On K⁻-nuclear interaction, K⁻-nuclear quasibound states and K⁻ atoms

¹ Faculty of Nuclear Sciences and Physical Engineering, Czech Technical University in Prague, Břehová 7, 11519 Prague, Czech Republic
² Racah Institute of Physics, The Hebrew University, 91904 Jerusalem, Israel
³ Nuclear Physics Institute of the Czech Academy of Sciences, 25068 Řež, Czech Republic
⁴ Departament de Física Quàntica i Astrofísica and Institut de Ciències del Cosmos, Universitat de Barcelona, Barcelona, Spain

^* e-mail: jaroslava.obertova@fjfi.cvut.cz

Published online: 9 November 2022

Abstract

The K⁻N potentials derived from SU(3) chiral coupled-channel meson-baryon interaction models fail to describe kaonic atom data. It was shown that K⁻ single-nucleon potentials have to be supplemented by a phenomenological K⁻ multi-nucleon optical potential in order to achieve good description of the data.
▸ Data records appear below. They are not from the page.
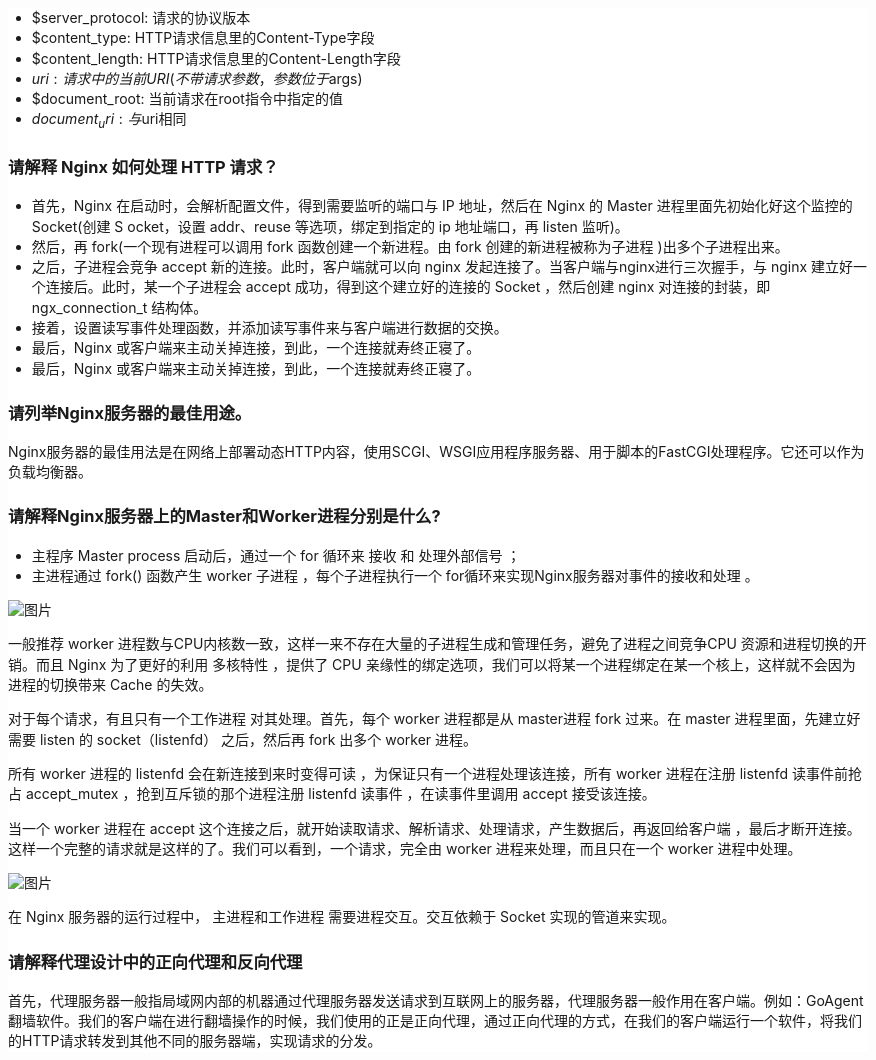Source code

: - $server_protocol: 请求的协议版本
- $content_type: HTTP请求信息里的Content-Type字段
- $content_length: HTTP请求信息里的Content-Length字段
- $uri: 请求中的当前URI(不带请求参数，参数位于$args)
- $document_root: 当前请求在root指令中指定的值
- $document_uri: 与$uri相同



### 请解释 Nginx 如何处理 HTTP 请求？

- 首先，Nginx 在启动时，会解析配置文件，得到需要监听的端口与 IP 地址，然后在 Nginx 的 Master 进程里面先初始化好这个监控的Socket(创建 S ocket，设置 addr、reuse 等选项，绑定到指定的 ip 地址端口，再 listen 监听)。
- 然后，再 fork(一个现有进程可以调用 fork 函数创建一个新进程。由 fork 创建的新进程被称为子进程 )出多个子进程出来。
- 之后，子进程会竞争 accept 新的连接。此时，客户端就可以向 nginx 发起连接了。当客户端与nginx进行三次握手，与 nginx 建立好一个连接后。此时，某一个子进程会 accept 成功，得到这个建立好的连接的 Socket ，然后创建 nginx 对连接的封装，即 ngx_connection_t 结构体。
- 接着，设置读写事件处理函数，并添加读写事件来与客户端进行数据的交换。
- 最后，Nginx 或客户端来主动关掉连接，到此，一个连接就寿终正寝了。
- 最后，Nginx 或客户端来主动关掉连接，到此，一个连接就寿终正寝了。
  



### 请列举Nginx服务器的最佳用途。

Nginx服务器的最佳用法是在网络上部署动态HTTP内容，使用SCGI、WSGI应用程序服务器、用于脚本的FastCGI处理程序。它还可以作为负载均衡器。



### 请解释Nginx服务器上的Master和Worker进程分别是什么?

- 主程序 Master process 启动后，通过一个 for 循环来 接收 和 处理外部信号 ；
- 主进程通过 fork() 函数产生 worker 子进程 ，每个子进程执行一个 for循环来实现Nginx服务器对事件的接收和处理 。

![图片](https://mmbiz.qpic.cn/mmbiz_png/UtWdDgynLdYJzfyu1L8rI8asia8NkuKt5RiajKOy5hzmpA2NxqZBqakbyVj7QtricyBia1MEgtMOkzoiaF7Z1sFc1hg/640?tp=webp&wxfrom=5&wx_lazy=1&wx_co=1)

一般推荐 worker 进程数与CPU内核数一致，这样一来不存在大量的子进程生成和管理任务，避免了进程之间竞争CPU 资源和进程切换的开销。而且 Nginx 为了更好的利用 多核特性 ，提供了 CPU 亲缘性的绑定选项，我们可以将某一个进程绑定在某一个核上，这样就不会因为进程的切换带来 Cache 的失效。

对于每个请求，有且只有一个工作进程 对其处理。首先，每个 worker 进程都是从 master进程 fork 过来。在 master 进程里面，先建立好需要 listen 的 socket（listenfd） 之后，然后再 fork 出多个 worker 进程。

所有 worker 进程的 listenfd 会在新连接到来时变得可读 ，为保证只有一个进程处理该连接，所有 worker 进程在注册 listenfd 读事件前抢占 accept_mutex ，抢到互斥锁的那个进程注册 listenfd 读事件 ，在读事件里调用 accept 接受该连接。

当一个 worker 进程在 accept 这个连接之后，就开始读取请求、解析请求、处理请求，产生数据后，再返回给客户端 ，最后才断开连接。这样一个完整的请求就是这样的了。我们可以看到，一个请求，完全由 worker 进程来处理，而且只在一个 worker 进程中处理。

![图片](https://mmbiz.qpic.cn/mmbiz_jpg/UtWdDgynLdYJzfyu1L8rI8asia8NkuKt5X9ZBNgaawiaFg1KEAwZaibXuichhPNgHTZRqXLicd2avQzMMxOTc2mBDXA/640?tp=webp&wxfrom=5&wx_lazy=1&wx_co=1)

在 Nginx 服务器的运行过程中， 主进程和工作进程 需要进程交互。交互依赖于 Socket 实现的管道来实现。



### 请解释代理设计中的正向代理和反向代理

首先，代理服务器一般指局域网内部的机器通过代理服务器发送请求到互联网上的服务器，代理服务器一般作用在客户端。例如：GoAgent翻墙软件。我们的客户端在进行翻墙操作的时候，我们使用的正是正向代理，通过正向代理的方式，在我们的客户端运行一个软件，将我们的HTTP请求转发到其他不同的服务器端，实现请求的分发。
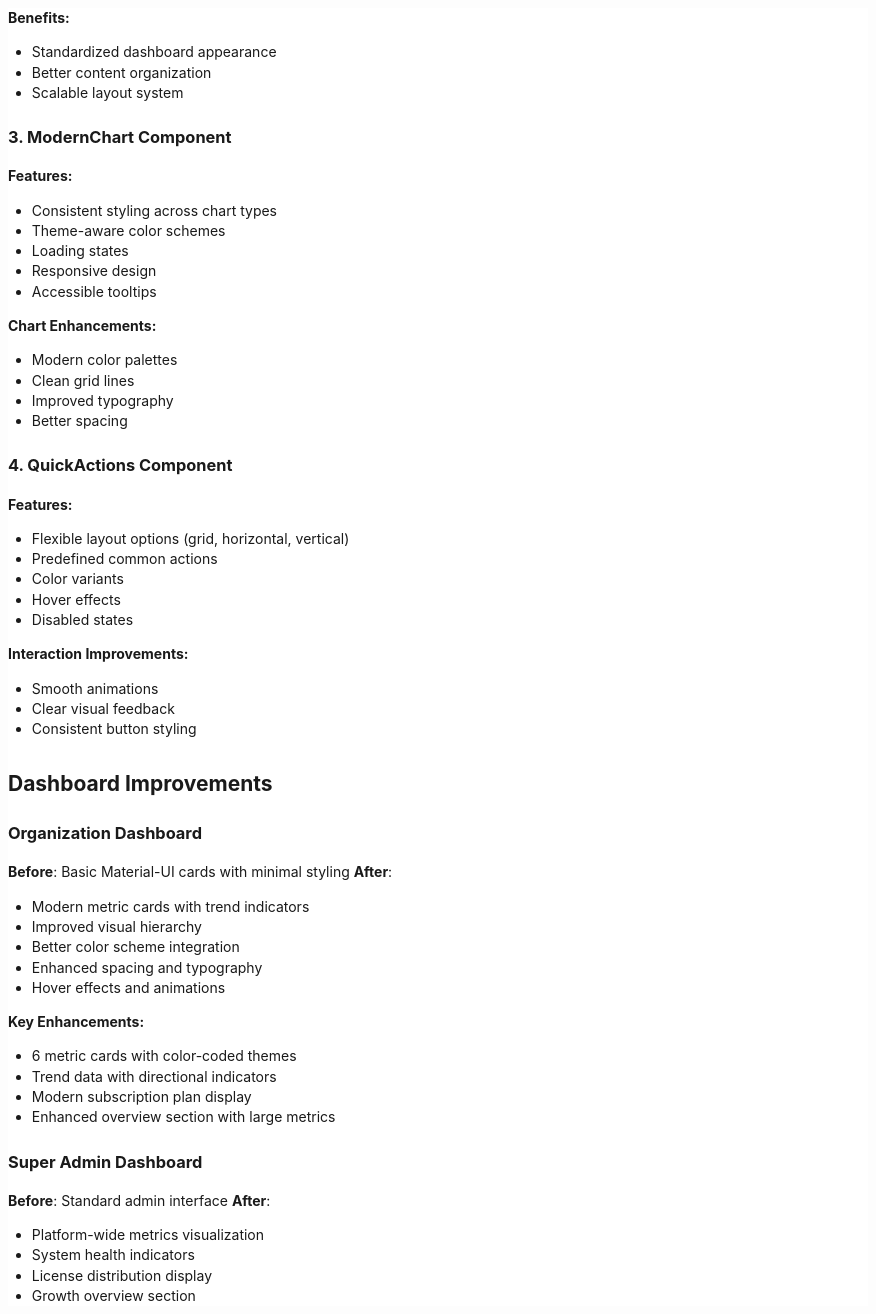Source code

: **Benefits:**
- Standardized dashboard appearance
- Better content organization
- Scalable layout system

### 3. ModernChart Component
**Features:**
- Consistent styling across chart types
- Theme-aware color schemes
- Loading states
- Responsive design
- Accessible tooltips

**Chart Enhancements:**
- Modern color palettes
- Clean grid lines
- Improved typography
- Better spacing

### 4. QuickActions Component
**Features:**
- Flexible layout options (grid, horizontal, vertical)
- Predefined common actions
- Color variants
- Hover effects
- Disabled states

**Interaction Improvements:**
- Smooth animations
- Clear visual feedback
- Consistent button styling

## Dashboard Improvements

### Organization Dashboard
**Before**: Basic Material-UI cards with minimal styling
**After**: 
- Modern metric cards with trend indicators
- Improved visual hierarchy
- Better color scheme integration
- Enhanced spacing and typography
- Hover effects and animations

**Key Enhancements:**
- 6 metric cards with color-coded themes
- Trend data with directional indicators
- Modern subscription plan display
- Enhanced overview section with large metrics

### Super Admin Dashboard
**Before**: Standard admin interface
**After**:
- Platform-wide metrics visualization
- System health indicators
- License distribution display
- Growth overview section
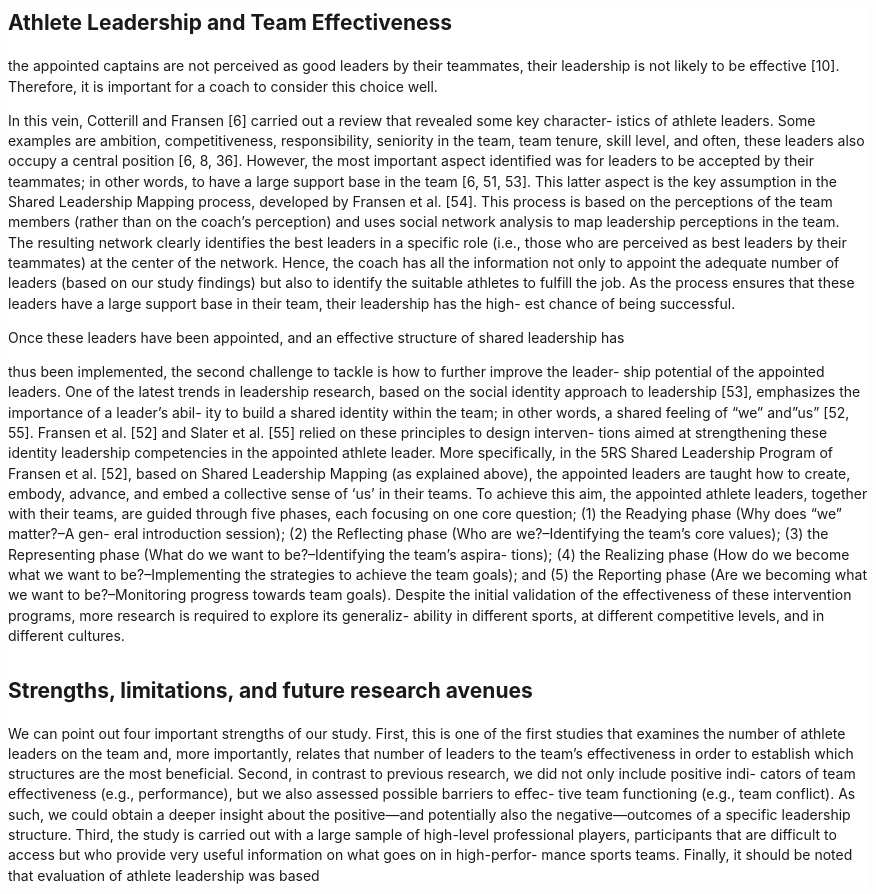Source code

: ## Athlete Leadership and Team Effectiveness

the appointed captains are not perceived as good leaders by their teammates, their leadership is not likely to be effective [10]. Therefore, it is important for a coach to consider this choice well.

In this vein, Cotterill and Fransen [6] carried out a review that revealed some key character- istics of athlete leaders. Some examples are ambition, competitiveness, responsibility, seniority in the team, team tenure, skill level, and often, these leaders also occupy a central position [6, 8, 36]. However, the most important aspect identified was for leaders to be accepted by their teammates; in other words, to have a large support base in the team [6, 51, 53]. This latter aspect is the key assumption in the Shared Leadership Mapping process, developed by Fransen et al. [54]. This process is based on the perceptions of the team members (rather than on the coach’s perception) and uses social network analysis to map leadership perceptions in the team. The resulting network clearly identifies the best leaders in a specific role (i.e., those who are perceived as best leaders by their teammates) at the center of the network. Hence, the coach has all the information not only to appoint the adequate number of leaders (based on our study findings) but also to identify the suitable athletes to fulfill the job. As the process ensures that these leaders have a large support base in their team, their leadership has the high- est chance of being successful.

Once these leaders have been appointed, and an effective structure of shared leadership has

thus been implemented, the second challenge to tackle is how to further improve the leader- ship potential of the appointed leaders. One of the latest trends in leadership research, based on the social identity approach to leadership [53], emphasizes the importance of a leader’s abil- ity to build a shared identity within the team; in other words, a shared feeling of “we” and”us” [52, 55]. Fransen et al. [52] and Slater et al. [55] relied on these principles to design interven- tions aimed at strengthening these identity leadership competencies in the appointed athlete leader. More specifically, in the 5RS Shared Leadership Program of Fransen et al. [52], based on Shared Leadership Mapping (as explained above), the appointed leaders are taught how to create, embody, advance, and embed a collective sense of ‘us’ in their teams. To achieve this aim, the appointed athlete leaders, together with their teams, are guided through five phases, each focusing on one core question; (1) the Readying phase (Why does “we” matter?–A gen- eral introduction session); (2) the Reflecting phase (Who are we?–Identifying the team’s core values); (3) the Representing phase (What do we want to be?–Identifying the team’s aspira- tions); (4) the Realizing phase (How do we become what we want to be?–Implementing the strategies to achieve the team goals); and (5) the Reporting phase (Are we becoming what we want to be?–Monitoring progress towards team goals). Despite the initial validation of the effectiveness of these intervention programs, more research is required to explore its generaliz- ability in different sports, at different competitive levels, and in different cultures.

## Strengths, limitations, and future research avenues

We can point out four important strengths of our study. First, this is one of the first studies that examines the number of athlete leaders on the team and, more importantly, relates that number of leaders to the team’s effectiveness in order to establish which structures are the most beneficial. Second, in contrast to previous research, we did not only include positive indi- cators of team effectiveness (e.g., performance), but we also assessed possible barriers to effec- tive team functioning (e.g., team conflict). As such, we could obtain a deeper insight about the positive—and potentially also the negative—outcomes of a specific leadership structure. Third, the study is carried out with a large sample of high-level professional players, participants that are difficult to access but who provide very useful information on what goes on in high-perfor- mance sports teams. Finally, it should be noted that evaluation of athlete leadership was based
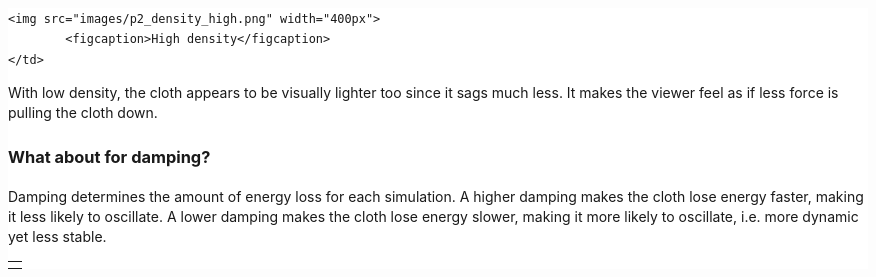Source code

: 	<img src="images/p2_density_high.png" width="400px">
	        <figcaption>High density</figcaption>
	</td>
  </tr>
</table>

With low density, the cloth appears to be visually lighter too since it sags much less. It makes the viewer feel as if less force is pulling the cloth down.

### What about for damping?

Damping determines the amount of energy loss for each simulation. A higher damping makes the cloth lose energy faster, making it less likely to oscillate. A lower damping makes the cloth lose energy slower, making it more likely to oscillate, i.e. more dynamic yet less stable.

<table>
  <tr>
    <td align="center">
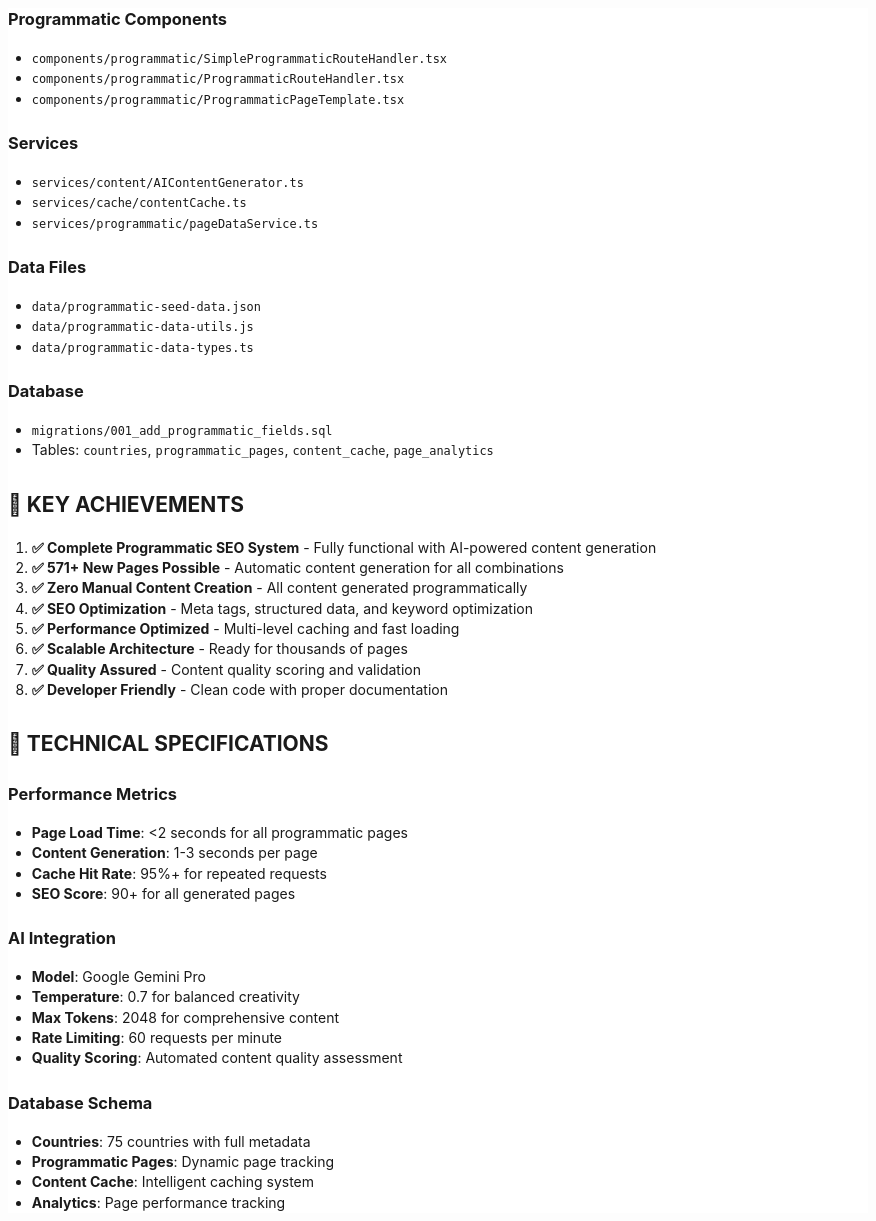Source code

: ### **Programmatic Components**
- `components/programmatic/SimpleProgrammaticRouteHandler.tsx`
- `components/programmatic/ProgrammaticRouteHandler.tsx`
- `components/programmatic/ProgrammaticPageTemplate.tsx`

### **Services**
- `services/content/AIContentGenerator.ts`
- `services/cache/contentCache.ts`
- `services/programmatic/pageDataService.ts`

### **Data Files**
- `data/programmatic-seed-data.json`
- `data/programmatic-data-utils.js`
- `data/programmatic-data-types.ts`

### **Database**
- `migrations/001_add_programmatic_fields.sql`
- Tables: `countries`, `programmatic_pages`, `content_cache`, `page_analytics`

## 🎯 **KEY ACHIEVEMENTS**

1. **✅ Complete Programmatic SEO System** - Fully functional with AI-powered content generation
2. **✅ 571+ New Pages Possible** - Automatic content generation for all combinations
3. **✅ Zero Manual Content Creation** - All content generated programmatically
4. **✅ SEO Optimization** - Meta tags, structured data, and keyword optimization
5. **✅ Performance Optimized** - Multi-level caching and fast loading
6. **✅ Scalable Architecture** - Ready for thousands of pages
7. **✅ Quality Assured** - Content quality scoring and validation
8. **✅ Developer Friendly** - Clean code with proper documentation

## 🔧 **TECHNICAL SPECIFICATIONS**

### **Performance Metrics**
- **Page Load Time**: <2 seconds for all programmatic pages
- **Content Generation**: 1-3 seconds per page
- **Cache Hit Rate**: 95%+ for repeated requests
- **SEO Score**: 90+ for all generated pages

### **AI Integration**
- **Model**: Google Gemini Pro
- **Temperature**: 0.7 for balanced creativity
- **Max Tokens**: 2048 for comprehensive content
- **Rate Limiting**: 60 requests per minute
- **Quality Scoring**: Automated content quality assessment

### **Database Schema**
- **Countries**: 75 countries with full metadata
- **Programmatic Pages**: Dynamic page tracking
- **Content Cache**: Intelligent caching system
- **Analytics**: Page performance tracking
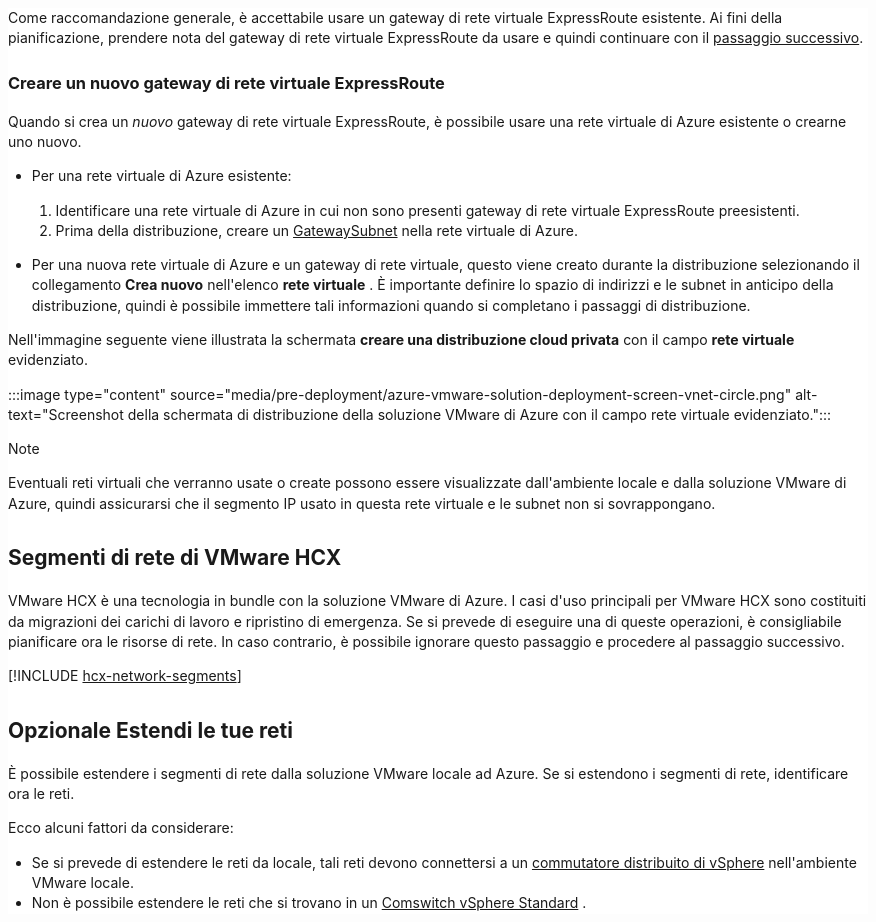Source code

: Come raccomandazione generale, è accettabile usare un gateway di rete virtuale ExpressRoute esistente. Ai fini della pianificazione, prendere nota del gateway di rete virtuale ExpressRoute da usare e quindi continuare con il [passaggio successivo](#vmware-hcx-network-segments).

### <a name="create-a-new-expressroute-virtual-network-gateway"></a>Creare un nuovo gateway di rete virtuale ExpressRoute

Quando si crea un *nuovo* gateway di rete virtuale ExpressRoute, è possibile usare una rete virtuale di Azure esistente o crearne uno nuovo.  

- Per una rete virtuale di Azure esistente:
   1. Identificare una rete virtuale di Azure in cui non sono presenti gateway di rete virtuale ExpressRoute preesistenti.
   2. Prima della distribuzione, creare un [GatewaySubnet](../expressroute/expressroute-howto-add-gateway-portal-resource-manager.md#create-the-gateway-subnet) nella rete virtuale di Azure.

- Per una nuova rete virtuale di Azure e un gateway di rete virtuale, questo viene creato durante la distribuzione selezionando il collegamento **Crea nuovo** nell'elenco **rete virtuale** .  È importante definire lo spazio di indirizzi e le subnet in anticipo della distribuzione, quindi è possibile immettere tali informazioni quando si completano i passaggi di distribuzione.

Nell'immagine seguente viene illustrata la schermata **creare una distribuzione cloud privata** con il campo **rete virtuale** evidenziato.

:::image type="content" source="media/pre-deployment/azure-vmware-solution-deployment-screen-vnet-circle.png" alt-text="Screenshot della schermata di distribuzione della soluzione VMware di Azure con il campo rete virtuale evidenziato.":::

> [!NOTE]
> Eventuali reti virtuali che verranno usate o create possono essere visualizzate dall'ambiente locale e dalla soluzione VMware di Azure, quindi assicurarsi che il segmento IP usato in questa rete virtuale e le subnet non si sovrappongano.

## <a name="vmware-hcx-network-segments"></a>Segmenti di rete di VMware HCX

VMware HCX è una tecnologia in bundle con la soluzione VMware di Azure. I casi d'uso principali per VMware HCX sono costituiti da migrazioni dei carichi di lavoro e ripristino di emergenza. Se si prevede di eseguire una di queste operazioni, è consigliabile pianificare ora le risorse di rete. In caso contrario, è possibile ignorare questo passaggio e procedere al passaggio successivo.

[!INCLUDE [hcx-network-segments](includes/hcx-network-segments.md)]

## <a name="optional-extend-your-networks"></a>Opzionale Estendi le tue reti

È possibile estendere i segmenti di rete dalla soluzione VMware locale ad Azure. Se si estendono i segmenti di rete, identificare ora le reti.  

Ecco alcuni fattori da considerare:

- Se si prevede di estendere le reti da locale, tali reti devono connettersi a un [commutatore distribuito di vSphere](https://docs.vmware.com/en/VMware-vSphere/6.7/com.vmware.vsphere.networking.doc/GUID-B15C6A13-797E-4BCB-B9D9-5CBC5A60C3A6.html) nell'ambiente VMware locale.  
- Non è possibile estendere le reti che si trovano in un [Comswitch vSphere Standard](https://docs.vmware.com/en/VMware-vSphere/6.7/com.vmware.vsphere.networking.doc/GUID-350344DE-483A-42ED-B0E2-C811EE927D59.html) .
Moreover, only the Prague, Kyoto-Munich and Barcelona models are able to account for the experimental data on K⁻ atoms and K⁻ singlenucleon absorption ratios from bubble chamber experiments. A considerable imaginary part coming from the multi-nucleon absorption ruled out existence of narrow K⁻-nuclear quasibound states in nuclei with A ≥ 6.

We have developed a microscopic model for the K⁻NN absorption in nuclear matter. The absorption was described as a meson-exchange process and the primary K⁻N interaction strength was derived from the state-of-the-art chiral models. The medium modifications of the K⁻N scattering amplitudes due to the Pauli exclusion principle were taken into account. The model was applied in calculations of kaonic atoms for the first time. The description of the data improved significantly when the two nucleon absorption was considered.